WHAT THE EXERCISE ASKS:
With every picture left out, give the data below back exactly.

(Records from a dataset)
• • •

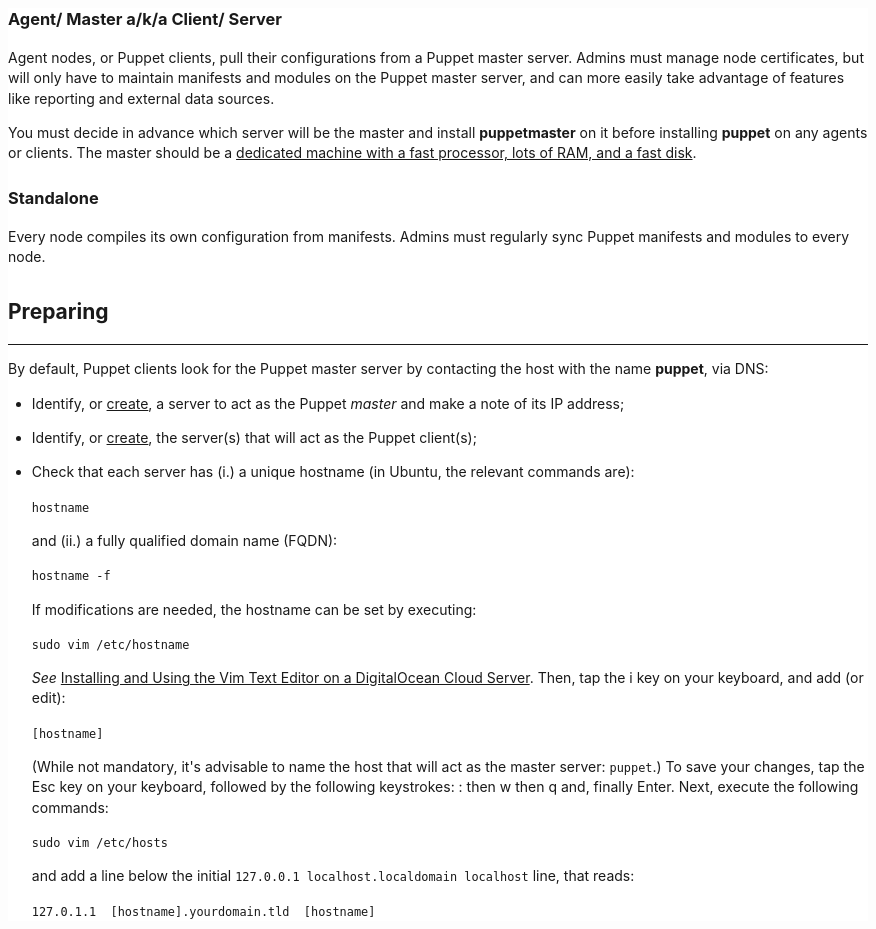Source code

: ### Agent/ Master a/k/a Client/ Server

Agent nodes, or Puppet clients, pull their configurations from a Puppet master server. Admins must manage node certificates, but will only have to maintain manifests and modules on the Puppet master server, and can more easily take advantage of features like reporting and external data sources.

You must decide in advance which server will be the master and install **puppetmaster** on it before installing **puppet** on any agents or clients. The master should be a [dedicated machine with a fast processor, lots of RAM, and a fast disk](https://puppetlabs.com/puppet/requirements/ "Puppet Components & Requirements").

### Standalone

Every node compiles its own configuration from manifests. Admins must regularly sync Puppet manifests and modules to every node.

## Preparing

---

By default, Puppet clients look for the Puppet master server by contacting the host with the name **puppet**, via DNS:

- Identify, or [create](https://www.digitalocean.com/community/articles/how-to-create-your-first-digitalocean-droplet-virtual-server "How to Create Your First DigitalOcean Droplet Virtual Server"), a server to act as the Puppet _master_ and make a note of its IP address;
- Identify, or [create](https://www.digitalocean.com/community/articles/how-to-create-your-first-digitalocean-droplet-virtual-server "How to Create Your First DigitalOcean Droplet Virtual Server"), the server(s) that will act as the Puppet client(s);
- Check that each server has (i.) a unique hostname (in Ubuntu, the relevant commands are):

      hostname

  and (ii.) a fully qualified domain name (FQDN):

      hostname -f

  If modifications are needed, the hostname can be set by executing:

      sudo vim /etc/hostname

  _See_ [Installing and Using the Vim Text Editor on a DigitalOcean Cloud Server](https://www.digitalocean.com/community/articles/installing-and-using-the-vim-text-editor-on-an-cloud-server). Then, tap the i key on your keyboard, and add (or edit):

      [hostname]

  (While not mandatory, it's advisable to name the host that will act as the master server: `puppet`.) To save your changes, tap the Esc key on your keyboard, followed by the following keystrokes: : then w then q and, finally Enter. Next, execute the following commands:

      sudo vim /etc/hosts

  and add a line below the initial `127.0.0.1 localhost.localdomain localhost` line, that reads:

      127.0.1.1  [hostname].yourdomain.tld  [hostname]
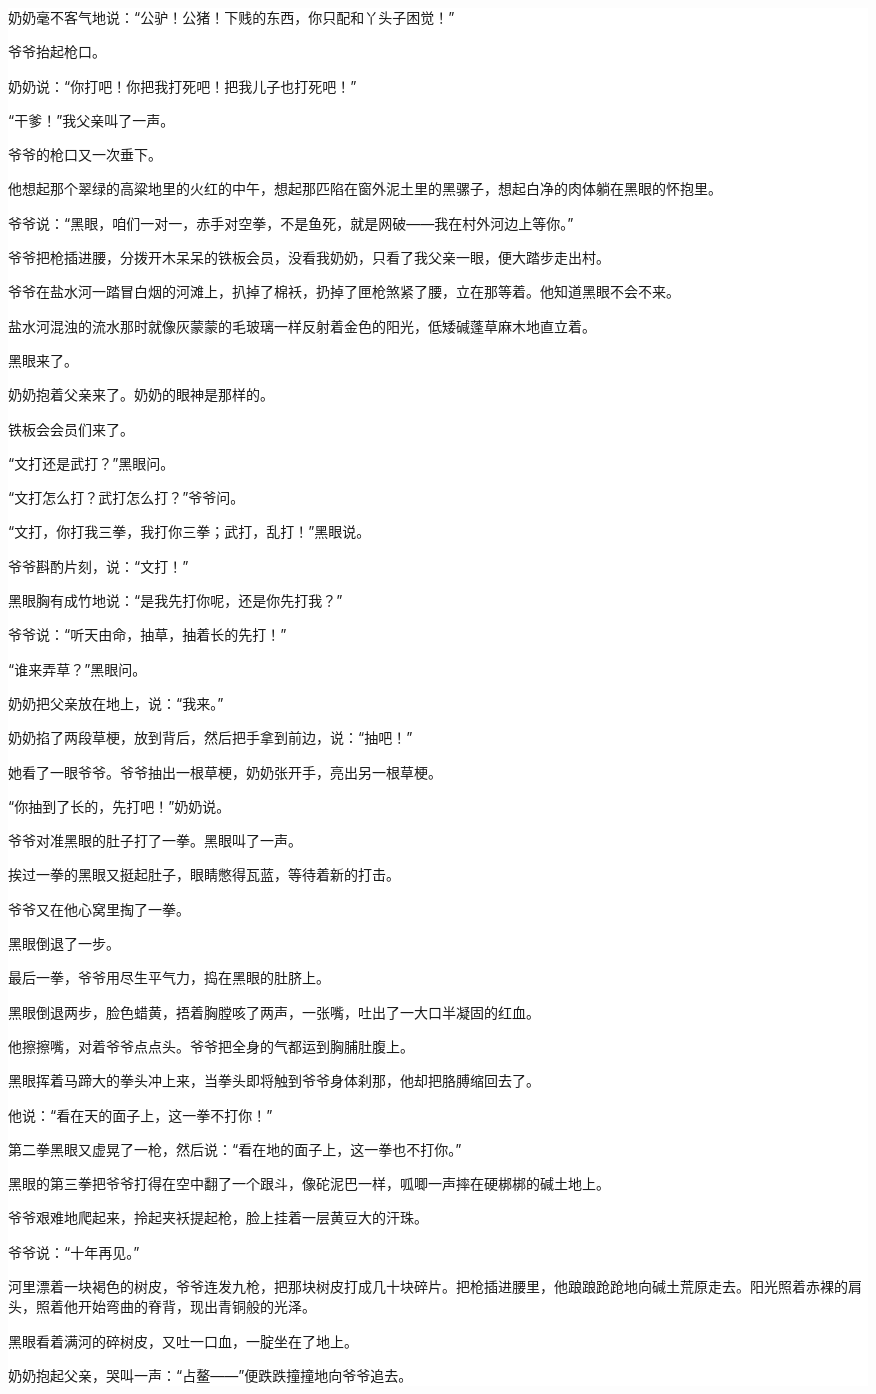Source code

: 奶奶毫不客气地说：“公驴！公猪！下贱的东西，你只配和丫头子困觉！”

爷爷抬起枪口。

奶奶说：“你打吧！你把我打死吧！把我儿子也打死吧！”

“干爹！”我父亲叫了一声。

爷爷的枪口又一次垂下。

他想起那个翠绿的高粱地里的火红的中午，想起那匹陷在窗外泥土里的黑骡子，想起白净的肉体躺在黑眼的怀抱里。

爷爷说：“黑眼，咱们一对一，赤手对空拳，不是鱼死，就是网破——我在村外河边上等你。”

爷爷把枪插进腰，分拨开木呆呆的铁板会员，没看我奶奶，只看了我父亲一眼，便大踏步走出村。

爷爷在盐水河一踏冒白烟的河滩上，扒掉了棉袄，扔掉了匣枪煞紧了腰，立在那等着。他知道黑眼不会不来。

盐水河混浊的流水那时就像灰蒙蒙的毛玻璃一样反射着金色的阳光，低矮碱蓬草麻木地直立着。

黑眼来了。

奶奶抱着父亲来了。奶奶的眼神是那样的。

铁板会会员们来了。

“文打还是武打？”黑眼问。

“文打怎么打？武打怎么打？”爷爷问。

“文打，你打我三拳，我打你三拳；武打，乱打！”黑眼说。

爷爷斟酌片刻，说：“文打！”

黑眼胸有成竹地说：“是我先打你呢，还是你先打我？”

爷爷说：“听天由命，抽草，抽着长的先打！”

“谁来弄草？”黑眼问。

奶奶把父亲放在地上，说：“我来。”

奶奶掐了两段草梗，放到背后，然后把手拿到前边，说：“抽吧！”

她看了一眼爷爷。爷爷抽出一根草梗，奶奶张开手，亮出另一根草梗。

“你抽到了长的，先打吧！”奶奶说。

爷爷对准黑眼的肚子打了一拳。黑眼叫了一声。

挨过一拳的黑眼又挺起肚子，眼睛憋得瓦蓝，等待着新的打击。

爷爷又在他心窝里掏了一拳。

黑眼倒退了一步。

最后一拳，爷爷用尽生平气力，捣在黑眼的肚脐上。

黑眼倒退两步，脸色蜡黄，捂着胸膛咳了两声，一张嘴，吐出了一大口半凝固的红血。

他擦擦嘴，对着爷爷点点头。爷爷把全身的气都运到胸脯肚腹上。

黑眼挥着马蹄大的拳头冲上来，当拳头即将触到爷爷身体刹那，他却把胳膊缩回去了。

他说：“看在天的面子上，这一拳不打你！”

第二拳黑眼又虚晃了一枪，然后说：“看在地的面子上，这一拳也不打你。”

黑眼的第三拳把爷爷打得在空中翻了一个跟斗，像砣泥巴一样，呱唧一声摔在硬梆梆的碱土地上。

爷爷艰难地爬起来，拎起夹袄提起枪，脸上挂着一层黄豆大的汗珠。

爷爷说：“十年再见。”

河里漂着一块褐色的树皮，爷爷连发九枪，把那块树皮打成几十块碎片。把枪插进腰里，他踉踉跄跄地向碱土荒原走去。阳光照着赤裸的肩头，照着他开始弯曲的脊背，现出青铜般的光泽。

黑眼看着满河的碎树皮，又吐一口血，一腚坐在了地上。

奶奶抱起父亲，哭叫一声：“占鳌——”便跌跌撞撞地向爷爷追去。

• • •

TASK SOLUTION:
Source code

: ### Agent/ Master a/k/a Client/ Server

Agent nodes, or Puppet clients, pull their configurations from a Puppet master server. Admins must manage node certificates, but will only have to maintain manifests and modules on the Puppet master server, and can more easily take advantage of features like reporting and external data sources.

You must decide in advance which server will be the master and install **puppetmaster** on it before installing **puppet** on any agents or clients. The master should be a [dedicated machine with a fast processor, lots of RAM, and a fast disk](https://puppetlabs.com/puppet/requirements/ "Puppet Components & Requirements").

### Standalone

Every node compiles its own configuration from manifests. Admins must regularly sync Puppet manifests and modules to every node.

## Preparing

---

By default, Puppet clients look for the Puppet master server by contacting the host with the name **puppet**, via DNS:

- Identify, or [create](https://www.digitalocean.com/community/articles/how-to-create-your-first-digitalocean-droplet-virtual-server "How to Create Your First DigitalOcean Droplet Virtual Server"), a server to act as the Puppet _master_ and make a note of its IP address;
- Identify, or [create](https://www.digitalocean.com/community/articles/how-to-create-your-first-digitalocean-droplet-virtual-server "How to Create Your First DigitalOcean Droplet Virtual Server"), the server(s) that will act as the Puppet client(s);
- Check that each server has (i.) a unique hostname (in Ubuntu, the relevant commands are):

      hostname

  and (ii.) a fully qualified domain name (FQDN):

      hostname -f

  If modifications are needed, the hostname can be set by executing:

      sudo vim /etc/hostname

  _See_ [Installing and Using the Vim Text Editor on a DigitalOcean Cloud Server](https://www.digitalocean.com/community/articles/installing-and-using-the-vim-text-editor-on-an-cloud-server). Then, tap the i key on your keyboard, and add (or edit):

      [hostname]

  (While not mandatory, it's advisable to name the host that will act as the master server: `puppet`.) To save your changes, tap the Esc key on your keyboard, followed by the following keystrokes: : then w then q and, finally Enter. Next, execute the following commands:

      sudo vim /etc/hosts

  and add a line below the initial `127.0.0.1 localhost.localdomain localhost` line, that reads:

      127.0.1.1  [hostname].yourdomain.tld  [hostname]
Source code

: 奶奶毫不客气地说：“公驴！公猪！下贱的东西，你只配和丫头子困觉！”

爷爷抬起枪口。

奶奶说：“你打吧！你把我打死吧！把我儿子也打死吧！”

“干爹！”我父亲叫了一声。

爷爷的枪口又一次垂下。

他想起那个翠绿的高粱地里的火红的中午，想起那匹陷在窗外泥土里的黑骡子，想起白净的肉体躺在黑眼的怀抱里。

爷爷说：“黑眼，咱们一对一，赤手对空拳，不是鱼死，就是网破——我在村外河边上等你。”

爷爷把枪插进腰，分拨开木呆呆的铁板会员，没看我奶奶，只看了我父亲一眼，便大踏步走出村。

爷爷在盐水河一踏冒白烟的河滩上，扒掉了棉袄，扔掉了匣枪煞紧了腰，立在那等着。他知道黑眼不会不来。

盐水河混浊的流水那时就像灰蒙蒙的毛玻璃一样反射着金色的阳光，低矮碱蓬草麻木地直立着。

黑眼来了。

奶奶抱着父亲来了。奶奶的眼神是那样的。

铁板会会员们来了。

“文打还是武打？”黑眼问。

“文打怎么打？武打怎么打？”爷爷问。

“文打，你打我三拳，我打你三拳；武打，乱打！”黑眼说。

爷爷斟酌片刻，说：“文打！”

黑眼胸有成竹地说：“是我先打你呢，还是你先打我？”

爷爷说：“听天由命，抽草，抽着长的先打！”

“谁来弄草？”黑眼问。

奶奶把父亲放在地上，说：“我来。”

奶奶掐了两段草梗，放到背后，然后把手拿到前边，说：“抽吧！”

她看了一眼爷爷。爷爷抽出一根草梗，奶奶张开手，亮出另一根草梗。

“你抽到了长的，先打吧！”奶奶说。

爷爷对准黑眼的肚子打了一拳。黑眼叫了一声。

挨过一拳的黑眼又挺起肚子，眼睛憋得瓦蓝，等待着新的打击。

爷爷又在他心窝里掏了一拳。

黑眼倒退了一步。

最后一拳，爷爷用尽生平气力，捣在黑眼的肚脐上。

黑眼倒退两步，脸色蜡黄，捂着胸膛咳了两声，一张嘴，吐出了一大口半凝固的红血。

他擦擦嘴，对着爷爷点点头。爷爷把全身的气都运到胸脯肚腹上。

黑眼挥着马蹄大的拳头冲上来，当拳头即将触到爷爷身体刹那，他却把胳膊缩回去了。

他说：“看在天的面子上，这一拳不打你！”

第二拳黑眼又虚晃了一枪，然后说：“看在地的面子上，这一拳也不打你。”

黑眼的第三拳把爷爷打得在空中翻了一个跟斗，像砣泥巴一样，呱唧一声摔在硬梆梆的碱土地上。

爷爷艰难地爬起来，拎起夹袄提起枪，脸上挂着一层黄豆大的汗珠。

爷爷说：“十年再见。”

河里漂着一块褐色的树皮，爷爷连发九枪，把那块树皮打成几十块碎片。把枪插进腰里，他踉踉跄跄地向碱土荒原走去。阳光照着赤裸的肩头，照着他开始弯曲的脊背，现出青铜般的光泽。

黑眼看着满河的碎树皮，又吐一口血，一腚坐在了地上。

奶奶抱起父亲，哭叫一声：“占鳌——”便跌跌撞撞地向爷爷追去。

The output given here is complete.